• _RECORDS TO USE_

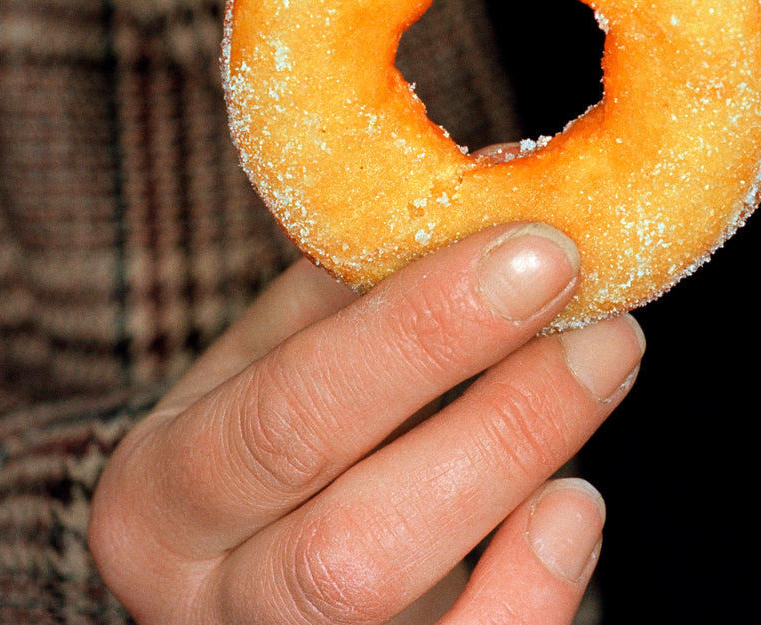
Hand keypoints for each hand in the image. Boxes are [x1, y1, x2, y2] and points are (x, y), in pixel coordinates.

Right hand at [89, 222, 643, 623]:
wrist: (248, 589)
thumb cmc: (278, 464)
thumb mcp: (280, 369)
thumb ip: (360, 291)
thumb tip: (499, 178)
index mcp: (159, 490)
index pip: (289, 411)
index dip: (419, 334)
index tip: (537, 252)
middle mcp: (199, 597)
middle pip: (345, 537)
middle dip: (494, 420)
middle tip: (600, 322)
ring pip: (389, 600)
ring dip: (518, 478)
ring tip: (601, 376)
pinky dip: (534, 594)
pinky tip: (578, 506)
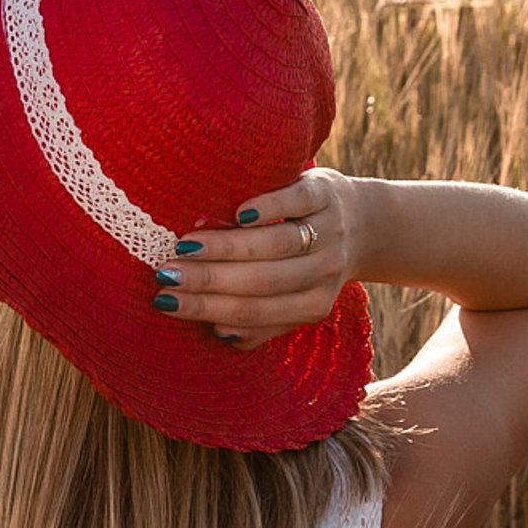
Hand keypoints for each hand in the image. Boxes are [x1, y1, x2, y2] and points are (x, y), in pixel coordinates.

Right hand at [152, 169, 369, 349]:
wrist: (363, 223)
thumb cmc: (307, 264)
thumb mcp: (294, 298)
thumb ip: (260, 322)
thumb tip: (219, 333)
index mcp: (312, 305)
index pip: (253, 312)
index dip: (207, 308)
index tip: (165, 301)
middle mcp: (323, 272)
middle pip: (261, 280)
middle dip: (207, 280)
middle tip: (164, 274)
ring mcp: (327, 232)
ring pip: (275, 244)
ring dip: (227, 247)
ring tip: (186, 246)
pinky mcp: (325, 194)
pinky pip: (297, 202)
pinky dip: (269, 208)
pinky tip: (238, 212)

--

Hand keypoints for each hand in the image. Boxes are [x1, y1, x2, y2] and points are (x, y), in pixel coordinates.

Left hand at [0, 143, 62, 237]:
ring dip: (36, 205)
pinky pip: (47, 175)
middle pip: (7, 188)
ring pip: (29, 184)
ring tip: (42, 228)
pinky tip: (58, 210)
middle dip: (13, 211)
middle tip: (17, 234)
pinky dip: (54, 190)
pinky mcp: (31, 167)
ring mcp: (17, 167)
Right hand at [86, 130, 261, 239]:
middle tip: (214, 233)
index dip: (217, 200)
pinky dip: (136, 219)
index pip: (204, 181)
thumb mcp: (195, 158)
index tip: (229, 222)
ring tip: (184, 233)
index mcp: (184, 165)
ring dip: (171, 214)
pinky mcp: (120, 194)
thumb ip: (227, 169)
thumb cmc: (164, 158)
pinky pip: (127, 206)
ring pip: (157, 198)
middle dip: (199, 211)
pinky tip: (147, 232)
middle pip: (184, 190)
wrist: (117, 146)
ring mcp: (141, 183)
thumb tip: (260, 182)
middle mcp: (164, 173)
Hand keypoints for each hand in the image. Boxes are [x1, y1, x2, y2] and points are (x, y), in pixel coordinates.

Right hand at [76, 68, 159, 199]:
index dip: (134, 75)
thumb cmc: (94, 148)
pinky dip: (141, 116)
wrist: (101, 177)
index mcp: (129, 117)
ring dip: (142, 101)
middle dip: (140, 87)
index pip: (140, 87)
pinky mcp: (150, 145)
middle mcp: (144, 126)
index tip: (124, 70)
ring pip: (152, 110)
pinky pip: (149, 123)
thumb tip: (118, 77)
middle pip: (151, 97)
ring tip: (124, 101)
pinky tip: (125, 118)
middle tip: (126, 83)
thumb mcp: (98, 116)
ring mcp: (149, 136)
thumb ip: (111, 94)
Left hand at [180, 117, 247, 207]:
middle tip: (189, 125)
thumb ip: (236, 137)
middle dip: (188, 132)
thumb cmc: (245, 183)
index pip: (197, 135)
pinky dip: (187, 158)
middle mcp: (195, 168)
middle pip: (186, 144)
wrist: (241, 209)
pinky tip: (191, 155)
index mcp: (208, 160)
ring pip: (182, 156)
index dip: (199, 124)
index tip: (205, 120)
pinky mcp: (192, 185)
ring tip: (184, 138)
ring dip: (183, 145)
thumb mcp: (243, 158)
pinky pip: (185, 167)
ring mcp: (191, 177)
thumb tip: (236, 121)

• _TASK GOAL_
Look over the entries for "Right", then copy every line that includes that string.

• _EXPECTED ANSWER_
Right hand at [89, 222, 643, 623]:
Right hand at [152, 169, 369, 349]:
Right hand at [86, 130, 261, 239]:
Right hand at [76, 68, 159, 199]:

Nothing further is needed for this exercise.